İstanbul’daki 8 Mart Feminist Gece Yürüyüşü ve 25 Kasım Kadına Yönelik Şiddete Karşı Uluslararası Mücadele Günü’nde toplanan binlerce kadına biber gazı ve diğer türde aşırı güç kullandı. Ayrıca, İzmir’deki “Las Tesis” protestosuna katılan 25 kadına ceza soruşturması açıldı. Aralık ayında polis İstanbul’daki “Las Tesis” protestosunu aşırı güç kullanarak dağıttı ve protestoya katılan altı kadını gözaltına aldı; gözaltına alınanlar ertesi gün serbest bırakıldı. Antalya’da ise “Las Tesis” protestosuna katılmak üzere bir araya gelen 100 civarında kadın polis tarafından engelledi.
Kasım 2018 ile Mayıs 2019 arasında açlık grevinde olanlarla dayanışma amaçlı toplantılar ile seçilmiş belediye başkanlarının görevden alınmasına ve “Barış Pınarı Harekatı”na karşı düzenlenecek protestolara genel yasak getirildi.
Zorla kaybedilenler için 1990’ların ortalarından beri her hafta Galatasaray Meydanı’nda toplanan Cumartesi Anneleri’nin barışçıl protestoları, gereksiz ve aşırı güç kullanarak dağıtıldıkları Ağustos 2018’den beri engelleniyor.

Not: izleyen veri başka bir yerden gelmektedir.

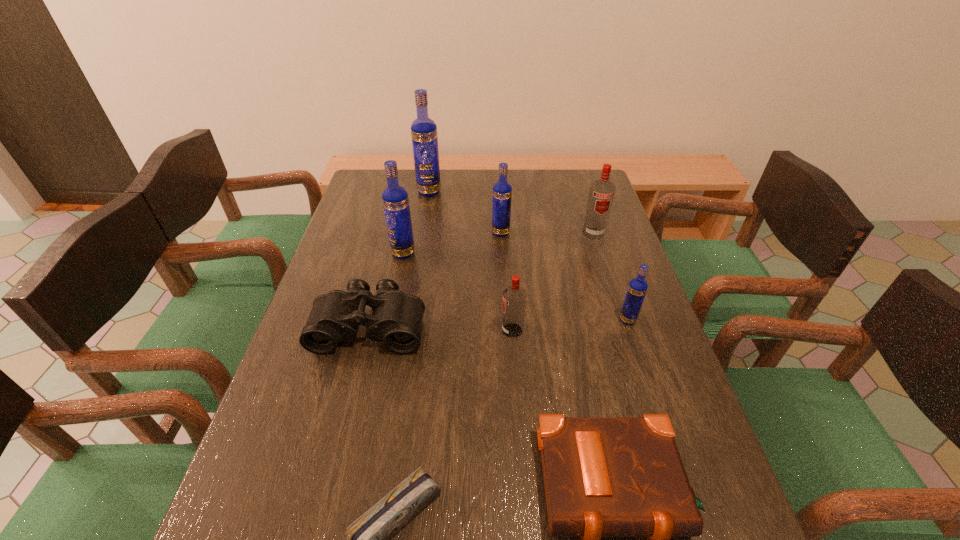
This screenshot has width=960, height=540. I want to click on the nearest blue vodka, so click(x=637, y=288).

Where is `the rightmost blue vodka`? The width and height of the screenshot is (960, 540). the rightmost blue vodka is located at coordinates (637, 288).

Locate an element on the screen. This screenshot has height=540, width=960. black binoculars is located at coordinates (396, 320).

Find the location of a particular element. Image resolution: width=960 pixels, height=540 pixels. the seventh tallest object is located at coordinates (396, 320).

Identify the location of vacant area located on the back of the tallest object. (433, 168).

At what (x,y) coordinates should I click in order to perform the action: click on vacant space located on the left of the fourth farthest object. Please return your answer as a coordinate pair (x, y). The image size is (960, 540). Looking at the image, I should click on (362, 253).

Identify the location of vacant space located on the right of the second smallest blue vodka. (557, 232).

I want to click on free region located on the front label of the right red vodka, so click(605, 269).

This screenshot has height=540, width=960. Identify the location of free space located 0.390m on the front label of the nearer red vodka. (347, 330).

Where is `free spot located 0.170m on the front label of the nearer red vodka`? free spot located 0.170m on the front label of the nearer red vodka is located at coordinates (434, 330).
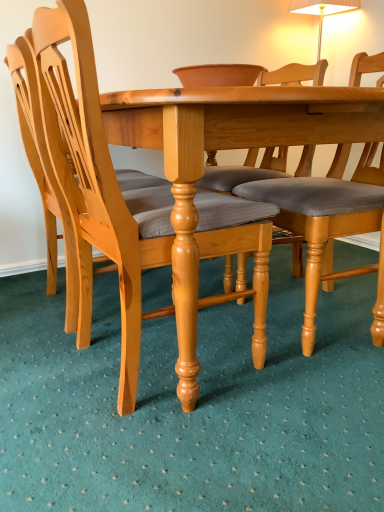
Question: Is light brown wood chair at center, the 1th chair viewed from the right, thinner than light brown wood chair at left, placed as the second chair when sorted from right to left?

Choices:
 (A) no
 (B) yes

Answer: (A)

Question: Is light brown wood chair at center, the 3th chair when ordered from left to right, facing towards light brown wood chair at left, acting as the second chair starting from the left?

Choices:
 (A) yes
 (B) no

Answer: (A)

Question: From a real-world perspective, is light brown wood chair at center, the 1th chair viewed from the right, positioned over light brown wood chair at left, acting as the second chair starting from the left, based on gravity?

Choices:
 (A) yes
 (B) no

Answer: (A)

Question: Considering the relative sizes of light brown wood chair at center, the 3th chair when ordered from left to right, and light brown wood chair at left, placed as the second chair when sorted from right to left, in the image provided, is light brown wood chair at center, the 3th chair when ordered from left to right, bigger than light brown wood chair at left, placed as the second chair when sorted from right to left,?

Choices:
 (A) yes
 (B) no

Answer: (B)

Question: From a real-world perspective, is light brown wood chair at center, the 3th chair when ordered from left to right, under light brown wood chair at left, acting as the second chair starting from the left?

Choices:
 (A) yes
 (B) no

Answer: (B)

Question: Is light brown wood chair at left, acting as the second chair starting from the left, in front of or behind light wood chair at left, the third chair when ordered from right to left, in the image?

Choices:
 (A) front
 (B) behind

Answer: (A)

Question: Is point (64, 68) closer or farther from the camera than point (14, 95)?

Choices:
 (A) closer
 (B) farther

Answer: (A)

Question: Based on their positions, is light brown wood chair at left, placed as the second chair when sorted from right to left, located to the left or right of light wood chair at left, the third chair when ordered from right to left?

Choices:
 (A) left
 (B) right

Answer: (B)

Question: From a real-world perspective, is light brown wood chair at left, placed as the second chair when sorted from right to left, physically located above or below light wood chair at left, the third chair when ordered from right to left?

Choices:
 (A) below
 (B) above

Answer: (A)

Question: In terms of width, does light brown wood chair at center, the 3th chair when ordered from left to right, look wider or thinner when compared to light brown wood chair at left, acting as the second chair starting from the left?

Choices:
 (A) thin
 (B) wide

Answer: (B)

Question: Looking at the image, does light brown wood chair at center, the 3th chair when ordered from left to right, seem bigger or smaller compared to light brown wood chair at left, acting as the second chair starting from the left?

Choices:
 (A) big
 (B) small

Answer: (B)

Question: From their relative heights in the image, would you say light brown wood chair at center, the 1th chair viewed from the right, is taller or shorter than light brown wood chair at left, acting as the second chair starting from the left?

Choices:
 (A) tall
 (B) short

Answer: (B)

Question: Visually, is light brown wood chair at center, the 3th chair when ordered from left to right, positioned to the left or to the right of light brown wood chair at left, acting as the second chair starting from the left?

Choices:
 (A) left
 (B) right

Answer: (B)

Question: Is light wood chair at left, the third chair when ordered from right to left, inside the boundaries of light brown wood chair at center, the 3th chair when ordered from left to right, or outside?

Choices:
 (A) inside
 (B) outside

Answer: (B)

Question: Is light wood chair at left, which is counted as the 1th chair, starting from the left, bigger or smaller than light brown wood chair at center, the 3th chair when ordered from left to right?

Choices:
 (A) small
 (B) big

Answer: (B)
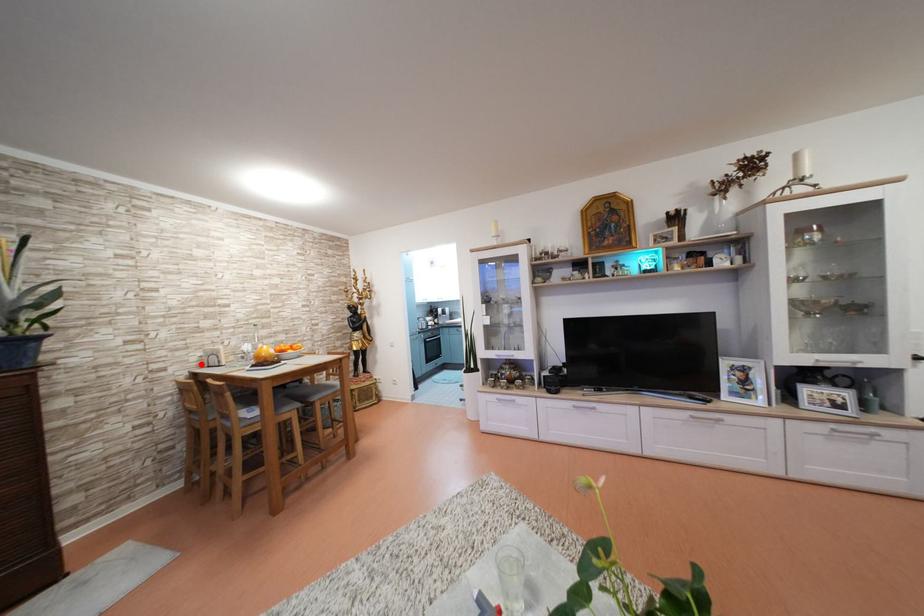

Galatasaray Meydanı’ndaki tüm protestolara uygulanan genel yasak halen yürürlükte.
Çalışma hakkı ve seyahat özgürlüğü ihlalleri
2016’daki darbe girişiminden sonra olağanüstü hal kanun hükmünde kararnameleriyle (KHK) keyfi olarak işinden ihraç edilen 129 bin 411 kamu sektörü çalışanından 115 bininden fazlasının kamu sektöründe çalışması hala yasak ve bu kişiler hala pasaport alamıyor. KHK’larda “terör örgütlerine üyeliği, mensubiyeti, aidiyeti, iltisakı veya bunlarla irtibatı” olduğu gerekçesiyle adları listelenen birçok çalışan ve aileleri, yoksulluk ve korkunç bir toplumsal damgalanma yaşadı.
Mülteciler ve sığınmacılar
Suriye’den 3 milyon 600 binin üzerinde mülteci ile diğer ülkelerden 400 bin civarında mülteci ve sığınmacının yaşadığı Türkiye, tüm dünyada en yüksek sayıda mülteciye ev sahipliği yapan ülke olmaya devam etti. Ancak 2019 yılında, Türkiye’deki siyasi kutuplaşmanın şiddetlenmesi ve ekonomik göstergelerin kötüye gitmesi ile birlikte Suriyeli mülteciler giderek artan zorluklarla karşı karşıya kaldı ve kamuoyunda Suriyelilere yönelik eleştiriler ve hoşgörüsüzlük arttı. Temmuz ve Ekim ayları arasında en az 20 Suriyeli zorla ve hukuka aykırı bir şekilde ağır insan hakları ihlallerine uğrama riskiyle karşı karşıya kaldıkları kuzeybatı Suriye’ye geri gönderildi. Yetkililer, bu iddiaları resmi olarak reddetti ve ısrarla toplam 315 bin Suriyelinin “gönüllü şekilde” geri döndüğünü söyledi.
Ocak ayında bir kişi İstanbul Havaalanı’nda keyfi olarak gözaltına alındı ve Mısır’a zorla geri gönderildi. Mısır’da hücre hapsinde tutulan bu kişi hakkındaki ölüm cezasının infazı tehlikesi altına girdi.